Required task
Arrange the listing below as a Markdown table with the columns Row and Line. Number each row, skip blank lines, and omit the pictures.
•••
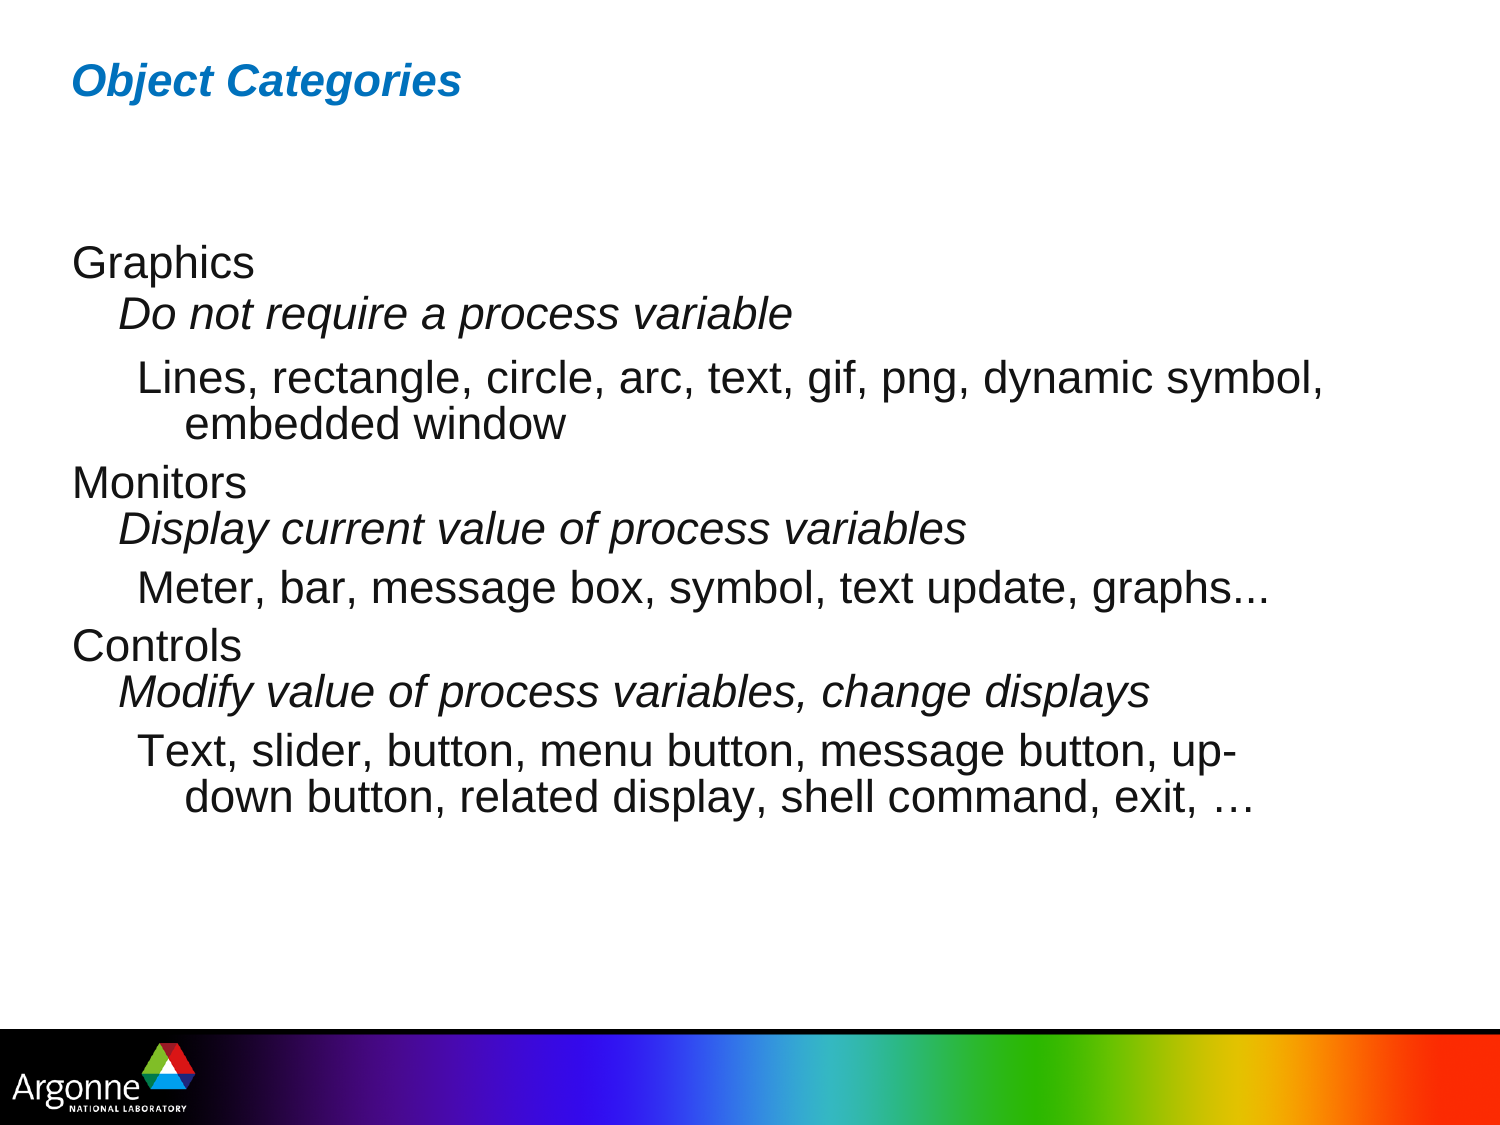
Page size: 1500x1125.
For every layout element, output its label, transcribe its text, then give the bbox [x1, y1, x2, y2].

title Object Categories [55, 40, 1361, 125]
list Graphics Do not require a process variable Lines, rectangle, circle, arc, text, gif, png, dynamic symbol, embedded window Monitors Display current value of process variables Meter, bar, message box, symbol, text update, graphs... Controls Modify value of process variables, change displays Text, slider, button, menu button, message button, up-down button, related display, shell command, exit, … [56, 229, 1359, 997]
picture [0, 1029, 1500, 1125]
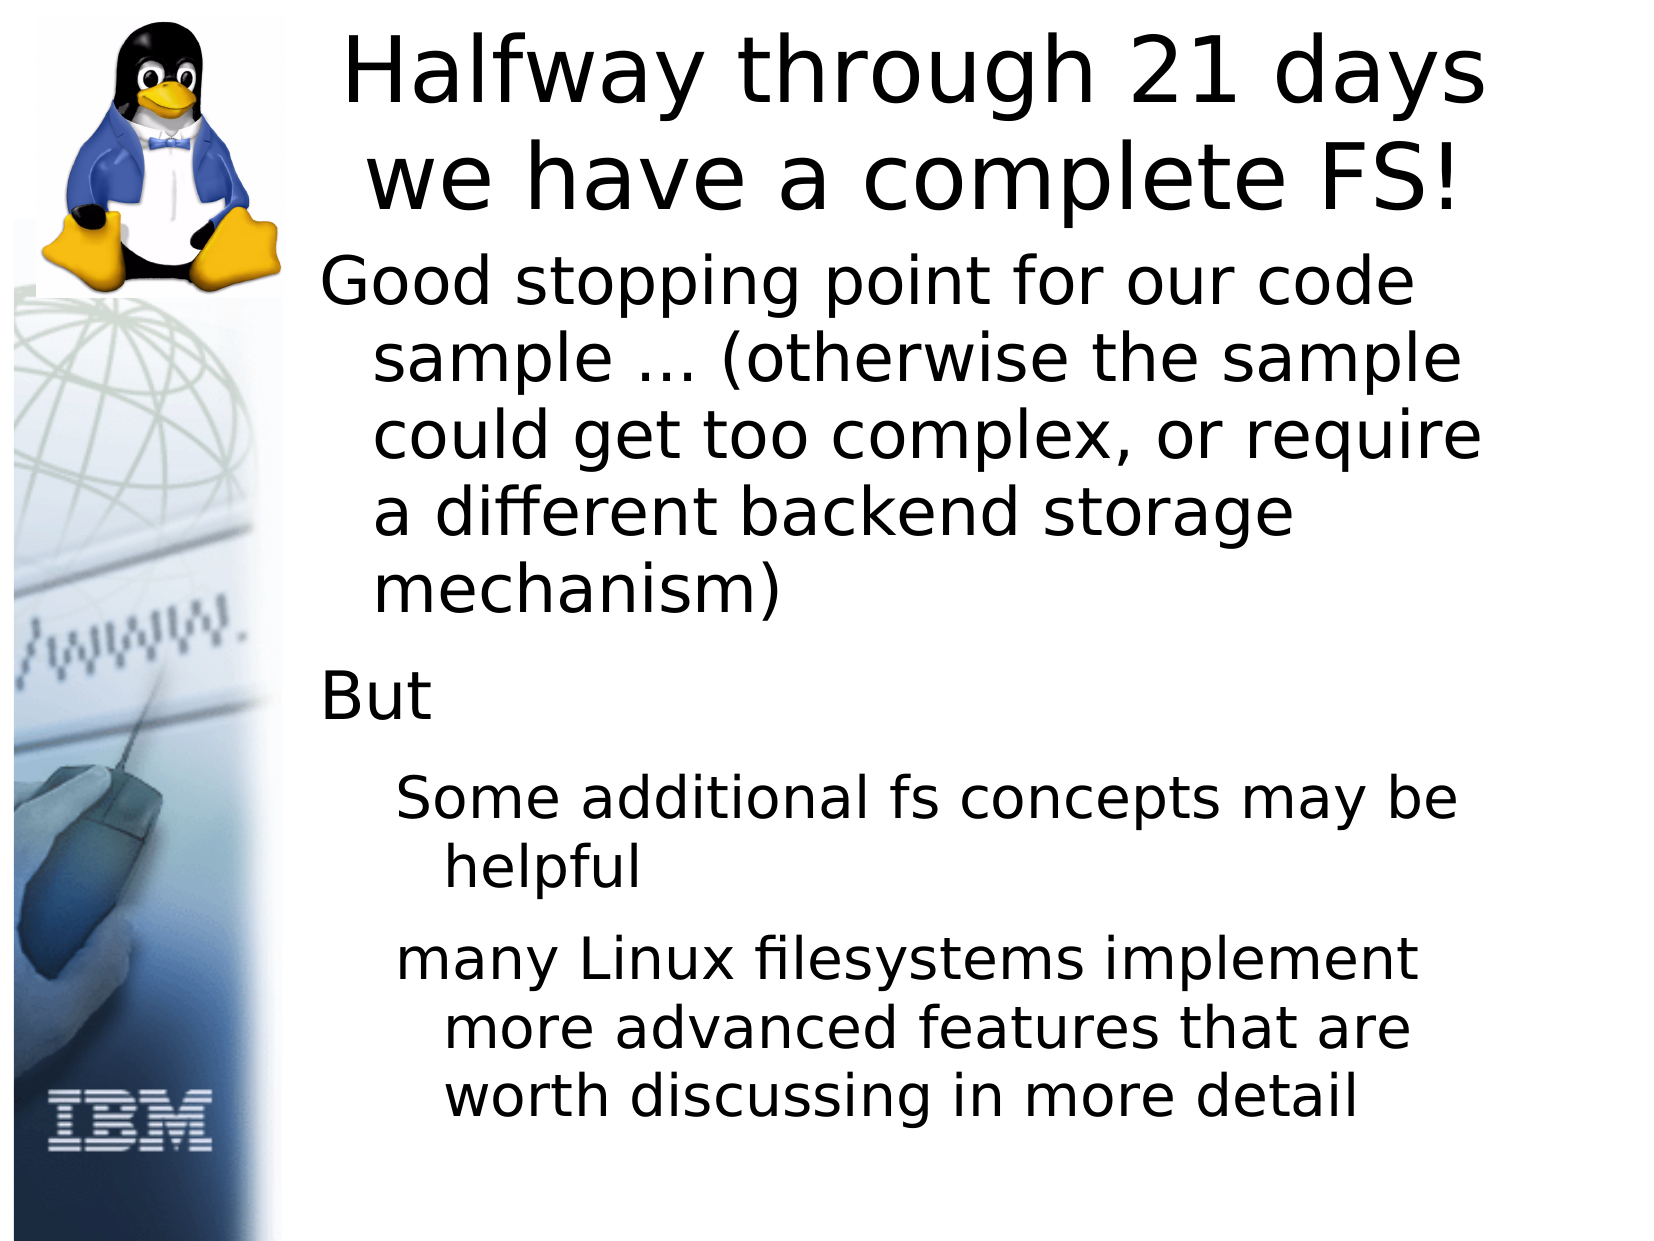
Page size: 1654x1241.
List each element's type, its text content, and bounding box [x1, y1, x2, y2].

list Good stopping point for our code sample ... (otherwise the sample could get too complex, or require a different backend storage mechanism) But Some additional fs concepts may be helpful many Linux filesystems implement more advanced features that are worth discussing in more detail [301, 243, 1520, 1182]
title Halfway through 21 days we have a complete FS! [301, 17, 1528, 231]
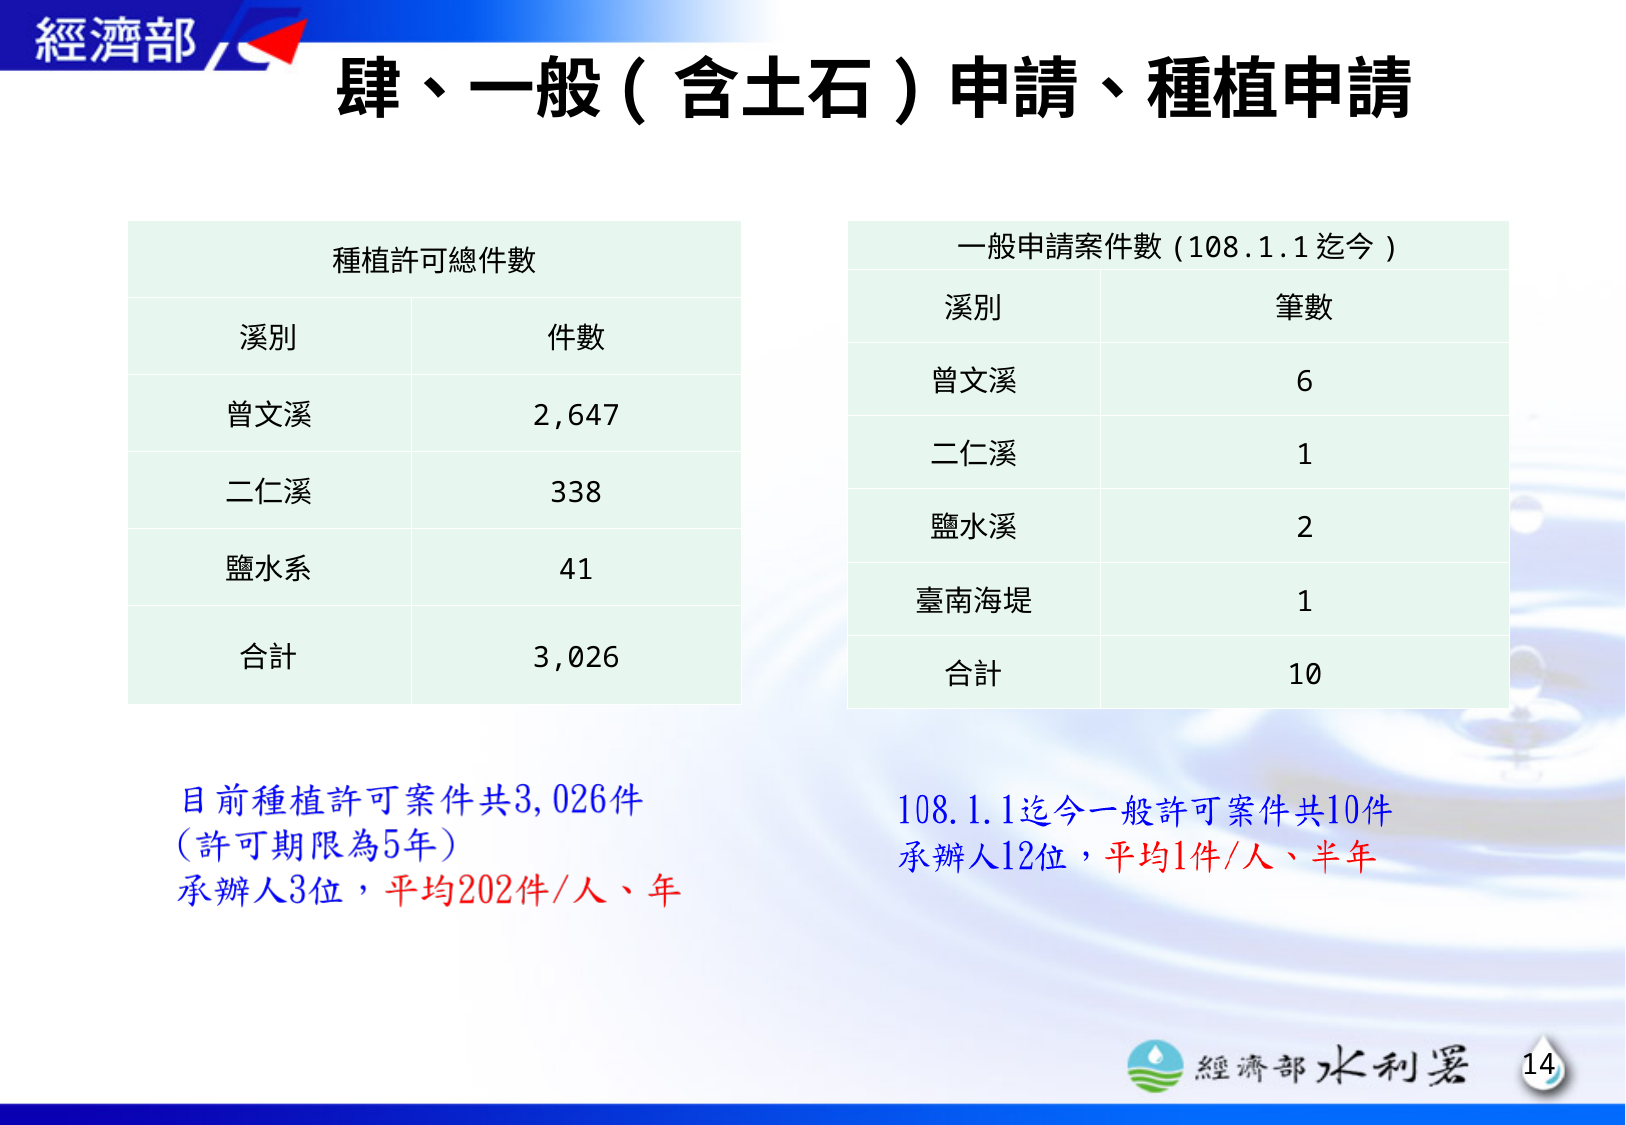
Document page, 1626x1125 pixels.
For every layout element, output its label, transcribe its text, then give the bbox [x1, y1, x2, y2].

table_cell 筆數 [1101, 270, 1509, 342]
table_cell 曾文溪 [128, 375, 411, 451]
picture [0, 0, 1626, 1125]
table_cell 合計 [848, 636, 1100, 708]
table_header 種植許可總件數 [128, 221, 741, 297]
table_cell 3,026 [412, 606, 741, 704]
table_header 一般申請案件數(108.1.1迄今) [848, 221, 1509, 269]
table_cell 二仁溪 [848, 416, 1100, 488]
table_cell 溪別 [848, 270, 1100, 342]
table_cell 2 [1101, 489, 1509, 562]
table_cell 1 [1101, 416, 1509, 488]
table_cell 件數 [412, 298, 741, 374]
table_cell 10 [1101, 636, 1509, 708]
text_box 肆、一般(含土石)申請、種植申請 [304, 47, 1444, 136]
text_box <編號> [1475, 1037, 1571, 1113]
table_cell 2,647 [412, 375, 741, 451]
table_cell 6 [1101, 343, 1509, 415]
table_cell 合計 [128, 606, 411, 704]
table_cell 曾文溪 [848, 343, 1100, 415]
table_cell 溪別 [128, 298, 411, 374]
table_cell 338 [412, 452, 741, 528]
table_cell 臺南海堤 [848, 563, 1100, 635]
table_cell 鹽水溪 [848, 489, 1100, 562]
table_cell 1 [1101, 563, 1509, 635]
table_cell 二仁溪 [128, 452, 411, 528]
table_cell 鹽水系 [128, 529, 411, 605]
table_cell 41 [412, 529, 741, 605]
•••
Output
| Row | Line |
|---|---|
| 1 | Page size: 1500x1125. |
| 2 | For every layout element, output its label, transcribe its text, then give the bbox [x1, y1, x2, y2]. |
| 3 | title Object Categories [55, 40, 1361, 125] |
| 4 | list Graphics Do not require a process variable Lines, rectangle, circle, arc, text, gif, png, dynamic symbol, embedded window Monitors Display current value of process variables Meter, bar, message box, symbol, text update, graphs... Controls Modify value of process variables, change displays Text, slider, button, menu button, message button, up-down button, related display, shell command, exit, … [56, 229, 1359, 997] |
| 5 | picture [0, 1029, 1500, 1125] |
| 6 | Page size: 1654x1241. |
| 7 | List each element's type, its text content, and bounding box [x1, y1, x2, y2]. |
| 8 | list Good stopping point for our code sample ... (otherwise the sample could get too complex, or require a different backend storage mechanism) But Some additional fs concepts may be helpful many Linux filesystems implement more advanced features that are worth discussing in more detail [301, 243, 1520, 1182] |
| 9 | title Halfway through 21 days we have a complete FS! [301, 17, 1528, 231] |
| 10 | Document page, 1626x1125 pixels. |
| 11 | For every layout element, output its label, transcribe its text, then give the bbox [x1, y1, x2, y2]. |
| 12 | table_cell 筆數 [1101, 270, 1509, 342] |
| 13 | table_cell 曾文溪 [128, 375, 411, 451] |
| 14 | picture [0, 0, 1626, 1125] |
| 15 | table_cell 合計 [848, 636, 1100, 708] |
| 16 | table_header 種植許可總件數 [128, 221, 741, 297] |
| 17 | table_cell 3,026 [412, 606, 741, 704] |
| 18 | table_header 一般申請案件數(108.1.1迄今) [848, 221, 1509, 269] |
| 19 | table_cell 二仁溪 [848, 416, 1100, 488] |
| 20 | table_cell 溪別 [848, 270, 1100, 342] |
| 21 | table_cell 2 [1101, 489, 1509, 562] |
| 22 | table_cell 1 [1101, 416, 1509, 488] |
| 23 | table_cell 件數 [412, 298, 741, 374] |
| 24 | table_cell 10 [1101, 636, 1509, 708] |
| 25 | text_box 肆、一般(含土石)申請、種植申請 [304, 47, 1444, 136] |
| 26 | text_box <編號> [1475, 1037, 1571, 1113] |
| 27 | table_cell 2,647 [412, 375, 741, 451] |
| 28 | table_cell 6 [1101, 343, 1509, 415] |
| 29 | table_cell 合計 [128, 606, 411, 704] |
| 30 | table_cell 曾文溪 [848, 343, 1100, 415] |
| 31 | table_cell 溪別 [128, 298, 411, 374] |
| 32 | table_cell 338 [412, 452, 741, 528] |
| 33 | table_cell 臺南海堤 [848, 563, 1100, 635] |
| 34 | table_cell 鹽水溪 [848, 489, 1100, 562] |
| 35 | table_cell 1 [1101, 563, 1509, 635] |
| 36 | table_cell 二仁溪 [128, 452, 411, 528] |
| 37 | table_cell 鹽水系 [128, 529, 411, 605] |
| 38 | table_cell 41 [412, 529, 741, 605] |